I have an AMD Athlon64 X2 4400+ CPU (dual core, not SMT capable, so
two cores and two threads) - running a 32bit kernel.
Linux dragon 2.6.16-rc3-git7 #4 SMP PREEMPT Thu Feb 16 22:14:55 CET
2006 i686 athlon-4 i386 GNU/Linux
I just noticed that the number of core siblings reported through sysfs
is wrong. The number of thread siblings is correct and so is the info
reported via /proc/cpuinfo - only sysfs seems to get it wrong.
juhl@dragon:~$ cat /sys/devices/system/cpu/cpu1/topology/thread_siblings
2
juhl@dragon:~$ cat /sys/devices/system/cpu/cpu1/topology/core_siblings
3
two thread siblings makes perfect sense, but 3 core siblings?

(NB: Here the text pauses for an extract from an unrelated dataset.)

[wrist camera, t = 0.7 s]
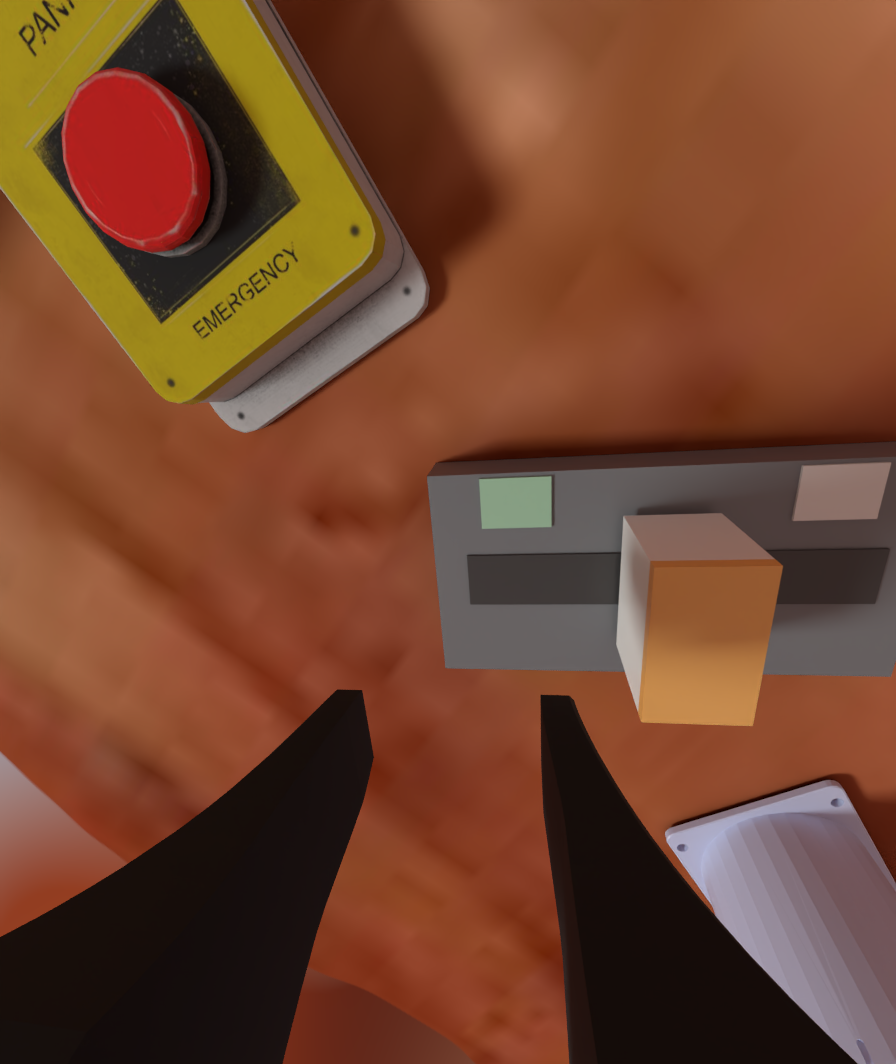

Did my cores start to reproduce? - I know CPU's get hot, but I didn't
know that was the reason ;-)
Proc nicely reports 2 cores with same physical id and 2 siblings :
juhl@dragon:~$ cat /proc/cpuinfo
processor : 0
vendor_id : AuthenticAMD
cpu family : 15
model : 35
model name : AMD Athlon(tm) 64 X2 Dual Core Processor 4400+
stepping : 2
cpu MHz : 2200.724
cache size : 1024 KB
physical id : 0
siblings : 2
core id : 0
cpu cores : 2
fdiv_bug : no
hlt_bug : no
f00f_bug : no
coma_bug : no
fpu : yes
fpu_exception : yes
cpuid level : 1
wp : yes
flags : fpu vme de tsc msr pae mce cx8 apic sep mtrr pge mca
cmov pat pse36 clflush mmx fxsr sse sse2 ht syscall nx mmxext fxsr_opt
lm 3dnowext 3dnow pni lahf_lm cmp_legacy ts fid vid ttp
bogomips : 4405.02
processor : 1
vendor_id : AuthenticAMD
cpu family : 15
model : 35
model name : AMD Athlon(tm) 64 X2 Dual Core Processor 4400+
stepping : 2
cpu MHz : 2200.724
cache size : 1024 KB
physical id : 0
siblings : 2
core id : 1
cpu cores : 2
fdiv_bug : no
hlt_bug : no
f00f_bug : no
coma_bug : no
fpu : yes
fpu_exception : yes
cpuid level : 1
wp : yes
flags : fpu vme de tsc msr pae mce cx8 apic sep mtrr pge mca
cmov pat pse36 clflush mmx fxsr sse sse2 ht syscall nx mmxext fxsr_opt
lm 3dnowext 3dnow pni lahf_lm cmp_legacy ts fid vid ttp
bogomips : 4399.55
I tried adding some printk's to arch/i386/kernel/smpboot.c to see how
cpu_core_map got initialized, but couldn't spot any errors.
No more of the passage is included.